Short summary of panicmage features
The software panicmage simulates distributed genomes according to the Infinitely Many Genes Model and can estimate model parameters from observed data. Moreover panicmage computes a p-value for the observed gene frequency spectrum and a given genealogy in the Infinitely Many Genes Model. So far p-values for neutral evolution can be computed. In addition panicmage can account for sampling bias under neutral evolution. Given
a proxy for the true clonal genealogy of the sample
the gene frequency spectrum of the sample
the sample size n
the number of generations to the most recent common ancestor (MRCA) of the sample in millions (optional)

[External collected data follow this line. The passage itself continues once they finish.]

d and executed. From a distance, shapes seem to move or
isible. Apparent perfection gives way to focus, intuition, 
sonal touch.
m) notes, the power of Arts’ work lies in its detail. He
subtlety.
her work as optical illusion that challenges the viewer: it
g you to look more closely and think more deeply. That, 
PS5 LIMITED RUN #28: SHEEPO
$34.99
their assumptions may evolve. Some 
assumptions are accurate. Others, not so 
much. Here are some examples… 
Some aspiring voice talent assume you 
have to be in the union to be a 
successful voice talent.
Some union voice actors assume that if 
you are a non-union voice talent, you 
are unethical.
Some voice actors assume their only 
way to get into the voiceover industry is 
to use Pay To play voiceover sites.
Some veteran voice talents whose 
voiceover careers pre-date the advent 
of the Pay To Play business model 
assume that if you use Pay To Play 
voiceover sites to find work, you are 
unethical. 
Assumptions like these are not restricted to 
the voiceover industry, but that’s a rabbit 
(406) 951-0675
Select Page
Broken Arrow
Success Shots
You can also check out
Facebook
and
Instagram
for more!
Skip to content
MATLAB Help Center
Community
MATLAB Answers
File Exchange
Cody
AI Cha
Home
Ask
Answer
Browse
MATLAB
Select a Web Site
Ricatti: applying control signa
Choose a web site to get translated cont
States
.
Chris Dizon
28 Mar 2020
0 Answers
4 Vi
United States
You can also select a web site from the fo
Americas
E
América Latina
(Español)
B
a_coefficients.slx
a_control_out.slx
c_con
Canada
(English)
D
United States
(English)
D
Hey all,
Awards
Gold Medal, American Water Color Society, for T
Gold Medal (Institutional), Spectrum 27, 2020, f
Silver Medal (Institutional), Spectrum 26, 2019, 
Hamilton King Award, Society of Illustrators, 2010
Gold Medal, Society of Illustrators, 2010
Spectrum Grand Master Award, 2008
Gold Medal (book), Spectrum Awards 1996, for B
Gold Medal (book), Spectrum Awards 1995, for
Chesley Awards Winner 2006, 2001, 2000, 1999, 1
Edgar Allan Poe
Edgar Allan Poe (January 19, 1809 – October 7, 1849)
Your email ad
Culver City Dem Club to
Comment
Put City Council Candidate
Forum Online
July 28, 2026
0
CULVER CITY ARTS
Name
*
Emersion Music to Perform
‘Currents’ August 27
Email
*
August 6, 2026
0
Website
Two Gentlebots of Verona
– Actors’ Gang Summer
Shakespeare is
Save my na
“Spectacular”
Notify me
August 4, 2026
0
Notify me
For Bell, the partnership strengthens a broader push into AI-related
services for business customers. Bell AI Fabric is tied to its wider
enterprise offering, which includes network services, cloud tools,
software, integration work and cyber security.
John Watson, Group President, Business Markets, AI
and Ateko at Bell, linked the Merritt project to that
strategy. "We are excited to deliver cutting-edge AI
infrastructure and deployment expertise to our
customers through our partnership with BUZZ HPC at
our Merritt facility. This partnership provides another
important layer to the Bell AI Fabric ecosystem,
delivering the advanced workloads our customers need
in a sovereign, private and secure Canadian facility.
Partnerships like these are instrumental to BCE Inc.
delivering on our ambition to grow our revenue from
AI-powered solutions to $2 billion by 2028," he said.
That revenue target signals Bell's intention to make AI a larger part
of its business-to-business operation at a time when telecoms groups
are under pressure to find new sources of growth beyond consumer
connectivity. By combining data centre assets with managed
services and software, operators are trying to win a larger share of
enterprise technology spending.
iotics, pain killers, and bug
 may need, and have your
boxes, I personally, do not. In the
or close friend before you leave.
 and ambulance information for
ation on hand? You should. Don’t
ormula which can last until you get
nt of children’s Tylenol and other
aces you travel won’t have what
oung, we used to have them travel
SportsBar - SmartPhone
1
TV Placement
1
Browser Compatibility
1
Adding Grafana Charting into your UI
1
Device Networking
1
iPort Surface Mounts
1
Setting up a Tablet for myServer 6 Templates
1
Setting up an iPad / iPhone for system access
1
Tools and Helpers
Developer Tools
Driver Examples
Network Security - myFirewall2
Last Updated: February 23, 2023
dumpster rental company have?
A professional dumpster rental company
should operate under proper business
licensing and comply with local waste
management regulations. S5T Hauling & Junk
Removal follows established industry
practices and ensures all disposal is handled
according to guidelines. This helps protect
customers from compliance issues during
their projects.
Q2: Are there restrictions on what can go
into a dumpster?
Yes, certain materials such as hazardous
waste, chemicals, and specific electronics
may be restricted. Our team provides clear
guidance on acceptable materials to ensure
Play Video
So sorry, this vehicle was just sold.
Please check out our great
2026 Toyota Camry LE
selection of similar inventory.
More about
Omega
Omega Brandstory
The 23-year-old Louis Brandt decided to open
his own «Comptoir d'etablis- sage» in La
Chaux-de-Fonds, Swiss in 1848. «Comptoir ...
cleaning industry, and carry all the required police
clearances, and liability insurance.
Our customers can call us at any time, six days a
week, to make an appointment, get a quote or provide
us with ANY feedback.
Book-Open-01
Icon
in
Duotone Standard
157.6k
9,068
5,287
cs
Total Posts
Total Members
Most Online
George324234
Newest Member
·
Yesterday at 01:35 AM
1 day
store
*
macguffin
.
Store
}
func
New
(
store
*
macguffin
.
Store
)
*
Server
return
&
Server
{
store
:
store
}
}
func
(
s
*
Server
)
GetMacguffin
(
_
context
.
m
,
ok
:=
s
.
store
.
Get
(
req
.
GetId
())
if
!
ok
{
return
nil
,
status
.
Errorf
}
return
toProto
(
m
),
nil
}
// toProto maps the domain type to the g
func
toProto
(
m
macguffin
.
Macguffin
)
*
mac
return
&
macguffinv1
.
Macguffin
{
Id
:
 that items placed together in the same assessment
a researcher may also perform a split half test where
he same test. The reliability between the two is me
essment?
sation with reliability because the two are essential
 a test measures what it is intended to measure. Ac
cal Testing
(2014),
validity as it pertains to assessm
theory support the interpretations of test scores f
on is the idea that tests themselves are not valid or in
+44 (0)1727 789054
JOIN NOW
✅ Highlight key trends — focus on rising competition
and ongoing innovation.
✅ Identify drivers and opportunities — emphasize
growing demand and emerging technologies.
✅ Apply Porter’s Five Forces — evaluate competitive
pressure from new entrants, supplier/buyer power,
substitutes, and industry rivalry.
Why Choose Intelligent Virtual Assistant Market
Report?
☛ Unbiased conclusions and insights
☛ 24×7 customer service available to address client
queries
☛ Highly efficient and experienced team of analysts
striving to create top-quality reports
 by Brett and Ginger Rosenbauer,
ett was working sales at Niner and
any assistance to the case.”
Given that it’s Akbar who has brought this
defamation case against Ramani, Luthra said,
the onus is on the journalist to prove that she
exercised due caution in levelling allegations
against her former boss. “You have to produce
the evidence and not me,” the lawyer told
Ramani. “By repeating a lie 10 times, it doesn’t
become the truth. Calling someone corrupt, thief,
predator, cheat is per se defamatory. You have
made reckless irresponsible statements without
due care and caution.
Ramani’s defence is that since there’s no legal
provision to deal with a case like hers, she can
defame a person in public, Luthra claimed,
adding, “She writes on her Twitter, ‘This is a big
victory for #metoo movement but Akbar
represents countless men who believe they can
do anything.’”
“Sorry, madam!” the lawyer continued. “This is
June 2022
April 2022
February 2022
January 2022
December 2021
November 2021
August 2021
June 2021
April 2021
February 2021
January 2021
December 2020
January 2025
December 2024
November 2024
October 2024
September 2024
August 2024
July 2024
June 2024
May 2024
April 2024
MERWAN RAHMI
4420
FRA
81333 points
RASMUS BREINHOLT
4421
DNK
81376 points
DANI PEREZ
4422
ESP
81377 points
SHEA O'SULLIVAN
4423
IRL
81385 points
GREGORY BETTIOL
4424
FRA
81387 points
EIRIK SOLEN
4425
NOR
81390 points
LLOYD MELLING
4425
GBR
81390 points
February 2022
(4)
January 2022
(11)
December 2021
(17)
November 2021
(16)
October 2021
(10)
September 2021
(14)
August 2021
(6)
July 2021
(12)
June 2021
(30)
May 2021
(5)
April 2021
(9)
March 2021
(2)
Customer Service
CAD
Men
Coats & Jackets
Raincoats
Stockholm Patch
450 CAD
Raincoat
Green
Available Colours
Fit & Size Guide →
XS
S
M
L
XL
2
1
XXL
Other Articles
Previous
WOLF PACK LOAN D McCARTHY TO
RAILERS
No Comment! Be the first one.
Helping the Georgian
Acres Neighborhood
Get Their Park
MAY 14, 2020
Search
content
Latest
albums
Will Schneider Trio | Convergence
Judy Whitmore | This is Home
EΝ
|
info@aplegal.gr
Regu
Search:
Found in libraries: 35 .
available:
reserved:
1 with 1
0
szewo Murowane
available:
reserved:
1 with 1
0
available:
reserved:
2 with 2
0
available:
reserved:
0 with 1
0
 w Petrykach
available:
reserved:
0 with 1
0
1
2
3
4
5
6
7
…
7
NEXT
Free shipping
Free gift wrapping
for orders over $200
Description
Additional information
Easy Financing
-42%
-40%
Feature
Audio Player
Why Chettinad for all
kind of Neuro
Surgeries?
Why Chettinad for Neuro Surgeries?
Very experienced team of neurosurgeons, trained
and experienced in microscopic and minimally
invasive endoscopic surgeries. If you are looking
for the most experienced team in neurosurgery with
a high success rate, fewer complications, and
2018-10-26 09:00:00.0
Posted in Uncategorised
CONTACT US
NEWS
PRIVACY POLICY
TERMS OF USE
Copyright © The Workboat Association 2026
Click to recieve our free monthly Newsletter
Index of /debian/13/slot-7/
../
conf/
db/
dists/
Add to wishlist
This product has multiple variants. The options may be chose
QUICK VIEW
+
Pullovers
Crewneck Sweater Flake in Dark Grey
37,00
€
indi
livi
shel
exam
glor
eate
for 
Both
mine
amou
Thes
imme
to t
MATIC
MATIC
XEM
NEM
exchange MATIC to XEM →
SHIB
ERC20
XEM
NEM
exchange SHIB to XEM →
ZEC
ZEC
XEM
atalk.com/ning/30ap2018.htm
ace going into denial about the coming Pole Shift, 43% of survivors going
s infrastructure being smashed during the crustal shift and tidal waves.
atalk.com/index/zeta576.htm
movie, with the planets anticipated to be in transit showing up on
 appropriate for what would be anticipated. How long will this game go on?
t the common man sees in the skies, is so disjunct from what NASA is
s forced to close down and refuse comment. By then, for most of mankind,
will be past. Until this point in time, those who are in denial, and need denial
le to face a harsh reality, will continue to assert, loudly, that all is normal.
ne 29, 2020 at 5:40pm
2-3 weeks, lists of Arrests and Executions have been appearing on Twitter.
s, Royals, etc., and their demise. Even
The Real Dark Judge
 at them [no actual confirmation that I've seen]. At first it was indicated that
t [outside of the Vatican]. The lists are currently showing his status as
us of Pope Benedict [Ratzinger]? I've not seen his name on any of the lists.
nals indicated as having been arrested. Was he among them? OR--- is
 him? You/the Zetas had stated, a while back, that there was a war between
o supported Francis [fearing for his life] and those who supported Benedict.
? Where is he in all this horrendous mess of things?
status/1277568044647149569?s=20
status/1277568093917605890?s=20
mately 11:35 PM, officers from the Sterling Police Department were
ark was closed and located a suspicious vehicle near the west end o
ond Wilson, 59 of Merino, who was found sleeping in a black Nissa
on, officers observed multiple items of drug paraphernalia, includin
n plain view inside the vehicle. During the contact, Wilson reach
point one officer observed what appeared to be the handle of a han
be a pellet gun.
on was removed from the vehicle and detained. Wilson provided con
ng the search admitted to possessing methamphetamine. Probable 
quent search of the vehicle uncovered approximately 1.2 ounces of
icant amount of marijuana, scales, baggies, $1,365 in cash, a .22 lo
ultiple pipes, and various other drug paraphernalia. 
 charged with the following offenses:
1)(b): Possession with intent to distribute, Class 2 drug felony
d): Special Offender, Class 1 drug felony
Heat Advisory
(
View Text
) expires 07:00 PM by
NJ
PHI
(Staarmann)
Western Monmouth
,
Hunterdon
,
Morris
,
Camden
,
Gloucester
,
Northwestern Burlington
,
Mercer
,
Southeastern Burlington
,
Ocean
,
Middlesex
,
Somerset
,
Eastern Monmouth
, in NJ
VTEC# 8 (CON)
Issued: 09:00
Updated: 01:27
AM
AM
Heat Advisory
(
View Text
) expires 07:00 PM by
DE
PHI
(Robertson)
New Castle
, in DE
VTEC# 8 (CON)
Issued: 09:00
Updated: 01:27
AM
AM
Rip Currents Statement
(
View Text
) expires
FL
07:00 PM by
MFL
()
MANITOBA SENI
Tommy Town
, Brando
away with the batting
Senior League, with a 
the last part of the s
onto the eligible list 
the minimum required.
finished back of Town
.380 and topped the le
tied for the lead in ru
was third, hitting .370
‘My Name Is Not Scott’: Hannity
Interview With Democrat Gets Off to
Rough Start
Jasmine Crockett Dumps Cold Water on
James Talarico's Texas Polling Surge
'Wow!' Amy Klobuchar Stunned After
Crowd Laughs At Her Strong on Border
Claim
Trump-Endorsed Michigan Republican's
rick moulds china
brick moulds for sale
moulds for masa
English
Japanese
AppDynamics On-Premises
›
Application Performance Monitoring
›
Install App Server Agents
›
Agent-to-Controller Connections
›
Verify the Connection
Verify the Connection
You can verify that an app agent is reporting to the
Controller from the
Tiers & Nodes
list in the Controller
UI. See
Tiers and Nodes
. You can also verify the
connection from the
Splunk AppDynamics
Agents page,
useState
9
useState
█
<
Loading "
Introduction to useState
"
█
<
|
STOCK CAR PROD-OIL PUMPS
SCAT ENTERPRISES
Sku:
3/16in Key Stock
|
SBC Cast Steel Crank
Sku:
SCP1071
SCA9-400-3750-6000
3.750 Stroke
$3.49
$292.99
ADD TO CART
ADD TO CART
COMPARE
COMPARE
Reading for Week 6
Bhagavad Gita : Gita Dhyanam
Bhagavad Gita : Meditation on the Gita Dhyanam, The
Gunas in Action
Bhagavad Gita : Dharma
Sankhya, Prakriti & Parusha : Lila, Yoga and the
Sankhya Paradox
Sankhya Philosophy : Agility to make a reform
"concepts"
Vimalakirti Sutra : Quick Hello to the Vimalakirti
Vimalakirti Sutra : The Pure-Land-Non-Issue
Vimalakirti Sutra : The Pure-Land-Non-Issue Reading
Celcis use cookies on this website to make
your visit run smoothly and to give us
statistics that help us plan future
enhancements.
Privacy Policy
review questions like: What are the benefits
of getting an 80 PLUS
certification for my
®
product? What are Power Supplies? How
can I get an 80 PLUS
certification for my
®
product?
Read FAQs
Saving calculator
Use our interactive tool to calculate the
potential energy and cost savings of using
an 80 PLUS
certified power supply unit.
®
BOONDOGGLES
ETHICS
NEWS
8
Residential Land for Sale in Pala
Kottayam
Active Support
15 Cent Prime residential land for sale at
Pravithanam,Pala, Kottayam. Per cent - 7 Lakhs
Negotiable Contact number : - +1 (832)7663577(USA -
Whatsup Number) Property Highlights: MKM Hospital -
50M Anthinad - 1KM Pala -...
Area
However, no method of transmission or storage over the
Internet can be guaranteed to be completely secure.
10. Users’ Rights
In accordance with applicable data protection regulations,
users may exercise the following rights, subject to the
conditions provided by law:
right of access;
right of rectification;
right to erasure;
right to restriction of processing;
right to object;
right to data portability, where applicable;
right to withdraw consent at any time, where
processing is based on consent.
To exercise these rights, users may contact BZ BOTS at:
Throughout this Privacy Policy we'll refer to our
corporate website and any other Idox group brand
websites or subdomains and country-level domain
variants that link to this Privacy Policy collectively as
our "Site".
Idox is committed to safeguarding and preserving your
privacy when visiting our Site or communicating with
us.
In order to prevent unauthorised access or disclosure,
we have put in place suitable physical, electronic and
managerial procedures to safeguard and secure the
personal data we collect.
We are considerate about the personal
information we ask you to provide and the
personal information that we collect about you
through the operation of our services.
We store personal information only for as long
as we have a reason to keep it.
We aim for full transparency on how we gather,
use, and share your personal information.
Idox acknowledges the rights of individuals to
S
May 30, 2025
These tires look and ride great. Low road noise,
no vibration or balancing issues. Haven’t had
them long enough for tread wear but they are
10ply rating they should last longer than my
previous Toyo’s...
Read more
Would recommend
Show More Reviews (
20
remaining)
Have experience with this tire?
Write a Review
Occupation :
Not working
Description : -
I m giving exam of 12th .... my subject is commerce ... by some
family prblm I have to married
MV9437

panicmage estimates gene gain and gene loss rates and the number of core genes according to the Infinitely Many Genes Model. In addition panicmage computes the p-value of the observed gene frequency spectrum under neutral evolution. Small p-values hint at global selective forces or population growth while very high p-values may appear if gene transfer and/or recombination occur frequently. Finally panicmage provides estimates for the following statistics in a neutral evolving population:
the average number of genes per individual
the average total number of genes present in 2, n, 1000 and 10000 individuals for a random clonal genealogy, resp.
the average total number of genes present in 2 or n individuals for the given clonal genealogy, resp.
the average number of new genes to be found in the next (n+1-th) sequenced individual
If in addition the number of generations to the MRCA is given panicmage can also estimate:
The size of the pangenome, that is the total number of different genes present in the whole population.
The size of the persistant pangenome, that is the total number of different genes present in at least 1% of the whole population.
The per individual per generation gene gain rate
The per individual per gene per generation loss rate
CRISPR spacer arrays
panicmage can be used to estimate the insertion and deletion rates of
CRISPR spacers, as outlined in @Baumdicker2018. If you intend to do so
use the spacer frequency spectrum instead of the gene frequency spectrum
and use the
panicmage is written in C and C++ and designed for Linux. Currently there is no manual for Windows or Mac.
For panicmage the GNU Scientific Library (GSL) – development package (libgsl0-dev) is needed, please install it, e.g. by typing
sudo apt-get install libgsl0-dev
In order to install panicmage extract panicmage.zip to any directory, e.g. by typing
there is a binary file panicmage which might already work for your system. Otherwise compile it again with:
g++ panicmage.c -lm -lgsl -lgslcblas -o panicmage
In addition the flag -std=c++11 is required for gcc < 6.0. You may now run panicmage from commandline. Type
to see basic usage.
panicmage requires at least 3 input parameters which have to be prompted in the correct order.
./panicmage [TREEFILE] [GFS\_FILE] [INT] ... [OPTIONS]
[TREEFILE] Has to be the tree your analysis is based on and represents the clonal genealogy of your sample. panicmage accepts only files in Newick format. For more infos on the Newick format have a look at http://en.wikipedia.org/wiki/Newick_format. The tree must contain the distances between the nodes and should be rooted. Note that only ultrametric bifurcating trees will give meaningful results! I.e. the distances between each pair of individuals have to equal. However panicmage does not check whether your tree is ultrametric, so be careful. The names/ID’s for the individuals can be any string or integer, but 1,...,no. of individuals. It is recommend to use ID’s between 1000 and 9999. A simple tree for 3 individuals might look like this: (101:0.6,(103:0.22,102:0.22):0.38);
[GFS_FILE] This file should contain the gene frequency data. The correct format is a simple text file which contains the number of genes per frequency class seperated by whitespaces. To be precise, the first number has to be the total number of unique genes in the population. The second number has to be the number of genes which are present in exactly two individuals. And so on such that the last number is the number of genes present in all individuals (i.e. the number of core genes).
[INT] Enter the number of individuals in your sample. This number should equal the number of leafs in your treefile!
-g [FLOAT] Set the number of generations up to the most recent common ancestor (MRCA) for your sample. Optional parameter but, enables panicmage to estimate several statistics of interest (e.g. total pangenome size, per generation gene gain and loss rates). Number is treated in millions, so “-g 1.234” equals 1234000 generations up to the MRCA.
For further options and instructions have a look at the ReadMe_Panicmage.pdf and the ReadMe_Panicmage.txt files.